Flora é uma jovem de dezessete anos, mas até esse pequeno fato sobre si mesma ela precisa anotar, ou seja, precisa de ajuda para se lembrar, pois sua mente está presa aos dez ano, período em que foi diagnosticada com um tumor na cabeça que após a cirurgia passou a não conseguir reter memórias, ela desenvolveu amnésia anterógrada. E apesar desta condição, ela tenta levar uma vida o mais normal possível, só que para conseguir isso ela desenvolveu o hábito de fazer anotações pontuais em seus braços, mãos, cadernos e post its, que ela mantém espalhados por vários lugares.
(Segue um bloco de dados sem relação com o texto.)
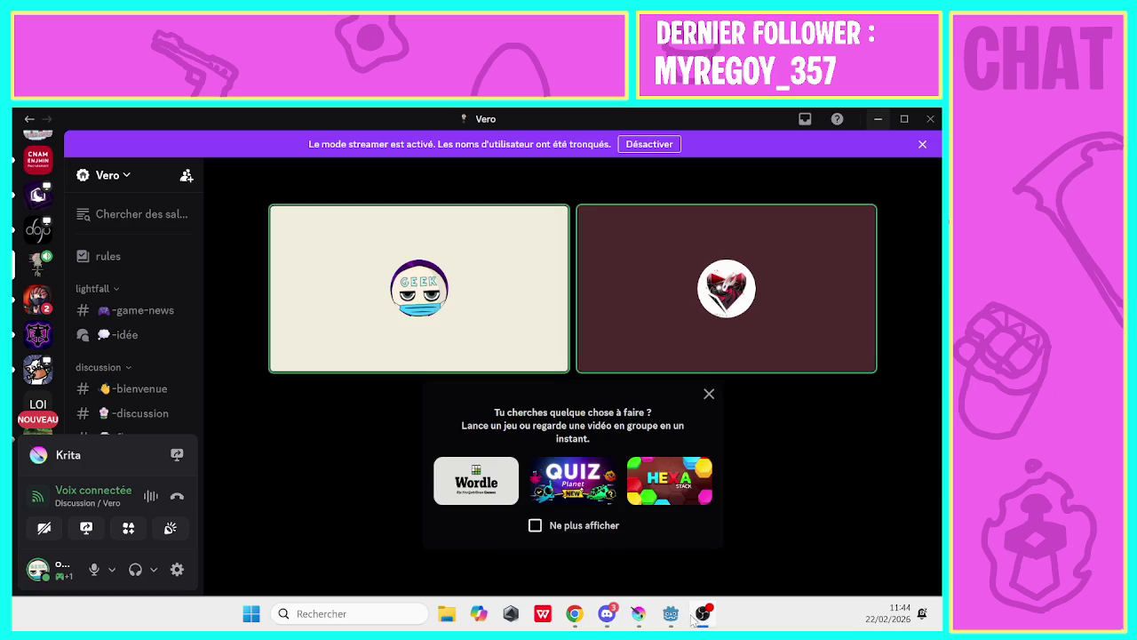
mouse_move(638, 613)
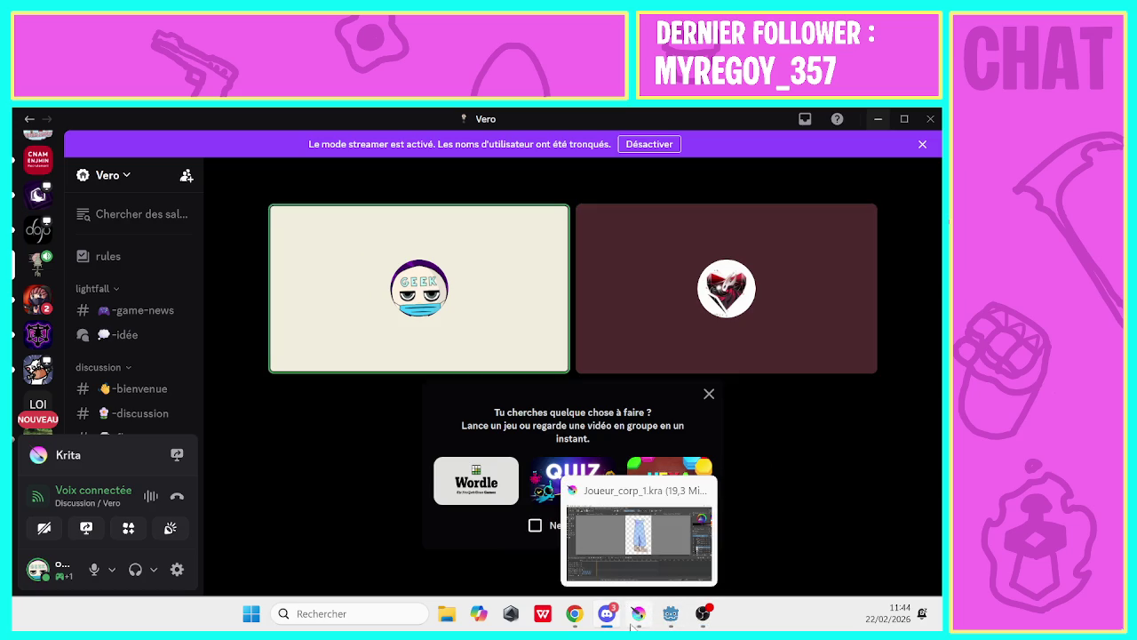
left_click(636, 622)
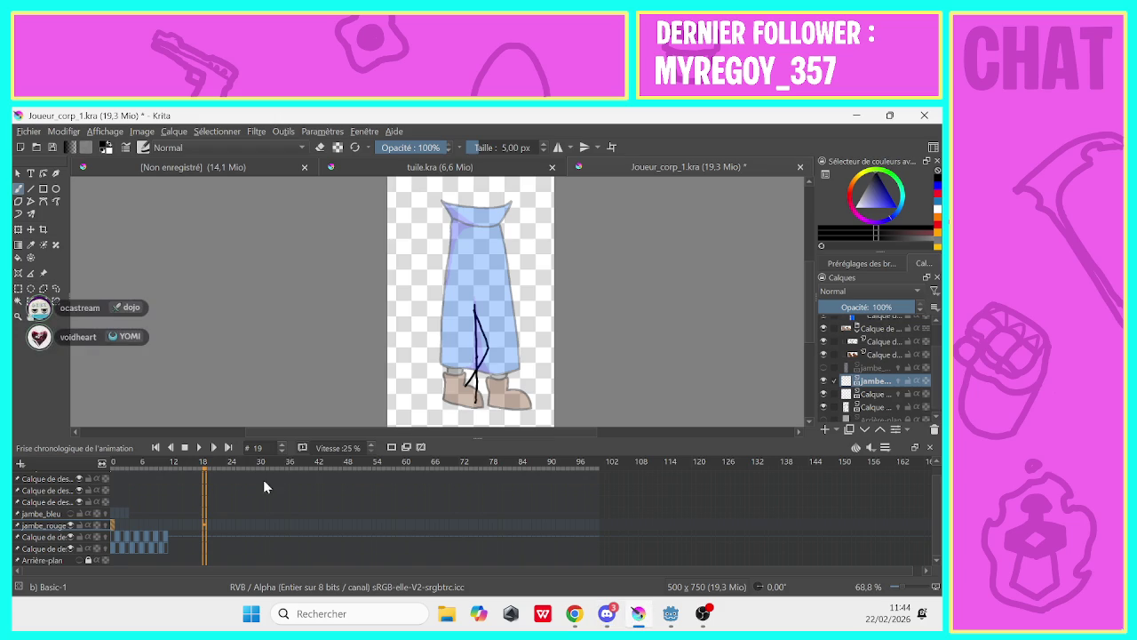
Scrub the playhead back to frame 0 and pick red in the Advanced Color Selector
left_click_drag(151, 508, 110, 512)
Por esse motivo, é comum que muitas vezes ela se sinta perdida, confusa, sem saber de fato onde está, o que está fazendo, onde fica sua casa, qual sua idade, o nome de sua melhor amiga.

Mas algo extraordinário acontece em um determinado dia, um fato inacreditável que se torna uma memória, a única memória que Flora consegue reter e reviver diariamente, e isso acontece de forma natural e não porque ela anotou. Ela beijou um garoto, e não foi qualquer um, e sim Drake, o namorado da sua melhor amiga que está de mudança para o ártico. O porquê desta lembrança ser a única a permanecer é um mistério que Flora está determinada a desvendar, nem que para isso ela precise desafiar todos e a si própria, e ir atrás do mesmo.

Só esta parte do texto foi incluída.